Another unpleasant situation is related to the execution of notebooks from another notebook. Consider the situation. We have three notebooks A, B, C. We execute the notebook A in the notebook B, and then execute B in the notebook C. In this case, we received both incorrect display of information on the screen (intermediate results) and import with errors. Also, we shouldn’t forget that in our current notebook there may be a function similar to another function in the notebook we are importing (or with the same name). We need to keep track of namespaces to avoid any conflicts.

Also, we often need to use a code written by a colleague and we have questions about the exact format of the input parameters, the details of work, and so on. We comment our code, however, it often remains at the commentary level and rarely ends up in the documentation with a specific description of the parameters.

It seems that it isn’t difficult at all. You just have to keep the functionality in one place, document it for ease of use and enjoy it use.

So, data scientist. Is he a programmer or not?

As for me, the answer can be found in the quote:

“A data scientist is someone who is better at statistics than any software engineer and better at software engineering than any statistician”. — Josh Wills.

That is, the data scientist’s code should be qualitative not only in terms of whether it works correctly but also in terms of the possibility of its use in the future. After all, no one except us will do it.

So, we have identified the following main tasks for the first stage of DS-Lib developing:

  • agree the general architecture of the library, which will be convenient to use in the future, to think about what modules need to be made and what functions to put them in;
  • write a description of parameters and documentation for all functions;
  • refactor the code, parametrize functions that perform the same actions with a slight change in the input parameters.

Result

Finally, we made the first version of our library. We propose a closer look at its structure. At the moment, the entire functionality is assembled in 3 modules and 2 packages.

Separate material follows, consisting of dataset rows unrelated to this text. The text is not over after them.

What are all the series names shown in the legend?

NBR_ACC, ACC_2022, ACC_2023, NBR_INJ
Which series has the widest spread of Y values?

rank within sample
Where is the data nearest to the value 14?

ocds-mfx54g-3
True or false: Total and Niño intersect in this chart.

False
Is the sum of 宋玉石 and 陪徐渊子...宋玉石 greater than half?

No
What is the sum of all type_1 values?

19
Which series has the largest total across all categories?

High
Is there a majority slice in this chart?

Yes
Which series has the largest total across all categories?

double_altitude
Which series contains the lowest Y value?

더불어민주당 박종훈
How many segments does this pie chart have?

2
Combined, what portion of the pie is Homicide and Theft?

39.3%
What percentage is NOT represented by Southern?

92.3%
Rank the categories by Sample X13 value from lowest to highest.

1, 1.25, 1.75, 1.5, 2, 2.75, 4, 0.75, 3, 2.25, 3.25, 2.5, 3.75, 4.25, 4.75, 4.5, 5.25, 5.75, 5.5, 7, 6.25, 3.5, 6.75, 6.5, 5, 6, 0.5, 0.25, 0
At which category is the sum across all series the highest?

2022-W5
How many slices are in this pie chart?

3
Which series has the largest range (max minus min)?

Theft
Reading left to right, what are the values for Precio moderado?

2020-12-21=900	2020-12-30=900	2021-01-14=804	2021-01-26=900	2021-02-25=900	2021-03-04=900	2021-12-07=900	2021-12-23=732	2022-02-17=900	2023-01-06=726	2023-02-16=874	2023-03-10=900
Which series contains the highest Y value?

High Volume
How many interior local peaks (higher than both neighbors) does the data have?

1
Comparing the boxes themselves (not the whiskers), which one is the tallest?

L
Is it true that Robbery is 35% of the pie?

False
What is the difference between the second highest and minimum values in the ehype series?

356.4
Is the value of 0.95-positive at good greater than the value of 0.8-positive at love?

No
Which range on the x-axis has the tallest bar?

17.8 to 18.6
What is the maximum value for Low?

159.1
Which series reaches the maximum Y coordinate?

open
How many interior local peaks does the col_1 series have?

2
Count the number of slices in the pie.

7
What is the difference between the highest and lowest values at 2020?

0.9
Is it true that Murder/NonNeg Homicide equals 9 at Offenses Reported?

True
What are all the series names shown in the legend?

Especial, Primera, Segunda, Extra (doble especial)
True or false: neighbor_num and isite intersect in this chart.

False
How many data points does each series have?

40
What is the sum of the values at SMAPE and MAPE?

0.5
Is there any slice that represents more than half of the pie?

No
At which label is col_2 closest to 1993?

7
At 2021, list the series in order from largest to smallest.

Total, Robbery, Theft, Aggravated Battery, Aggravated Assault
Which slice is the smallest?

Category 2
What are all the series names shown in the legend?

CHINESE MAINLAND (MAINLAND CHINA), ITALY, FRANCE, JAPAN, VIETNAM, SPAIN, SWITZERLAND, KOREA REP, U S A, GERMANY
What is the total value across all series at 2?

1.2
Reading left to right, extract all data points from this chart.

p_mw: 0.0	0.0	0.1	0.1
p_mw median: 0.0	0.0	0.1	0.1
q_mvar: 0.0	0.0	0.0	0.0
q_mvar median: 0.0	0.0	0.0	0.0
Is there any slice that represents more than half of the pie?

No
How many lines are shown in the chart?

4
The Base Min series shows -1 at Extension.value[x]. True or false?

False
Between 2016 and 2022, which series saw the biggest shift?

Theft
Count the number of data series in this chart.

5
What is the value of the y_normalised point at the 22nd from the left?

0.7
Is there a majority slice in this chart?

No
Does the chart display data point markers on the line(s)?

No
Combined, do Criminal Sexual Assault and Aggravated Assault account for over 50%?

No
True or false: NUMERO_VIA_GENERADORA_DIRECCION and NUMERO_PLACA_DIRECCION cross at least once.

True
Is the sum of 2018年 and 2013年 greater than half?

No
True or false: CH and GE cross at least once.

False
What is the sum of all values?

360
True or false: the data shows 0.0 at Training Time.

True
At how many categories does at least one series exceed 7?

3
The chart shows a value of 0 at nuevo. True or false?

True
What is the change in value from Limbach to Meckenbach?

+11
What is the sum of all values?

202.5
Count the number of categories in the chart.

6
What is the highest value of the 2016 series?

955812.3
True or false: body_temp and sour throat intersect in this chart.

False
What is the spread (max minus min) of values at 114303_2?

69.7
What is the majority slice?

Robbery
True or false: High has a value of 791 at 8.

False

  1. Module rates. Designed to diagnose FxRates on company servers. The need for it arose at a time when it was accidentally discovered that there was an error in our data (equity) due to the fact that the rates were incorrect. We hoped this was an isolated case, but having realized how to detect such errors, we wrote a script that checks for this error on all servers. Later, we found that this wasn’t the only problem in the data, and new scripts were created to search for each type of error. Therefore, we combined this functionality into a separate module with the ability to select the server and the problem that you want to look for. This diagnostic now requires no more than 1 minute to run.
  2. Module trade . Here are the help functions for working with trades and checking their correctness.
  3. Module account. A large module that contains functionality for parsing standard statements, merging accounts, creating virtual accounts, starting statistics calculation and deleting this information.
  4. Package support. Contains documented scripts to perform tasks from the support team.
  5. Package account_selection. Contains 4 modules:
  • Module risk_parity. The module is devoted to the risk parity algorithm (view an article about risk parity) and to support the work of this algorithm in practice
  • Module support_for_backtest. Contains functions for backtest managing.
  • Module calculate accounts. Contains functions for allocations managing and loading this information into the database.
  • Module account_select_pipe. Contains filters for account selection for allocation.

Of course, this is not the final DS-Lib version. We will define Account class with functional similar to the PerformanceAnalytics package (R language). And the main goal for us now is to create a class account and optimize the calculation of all statistics.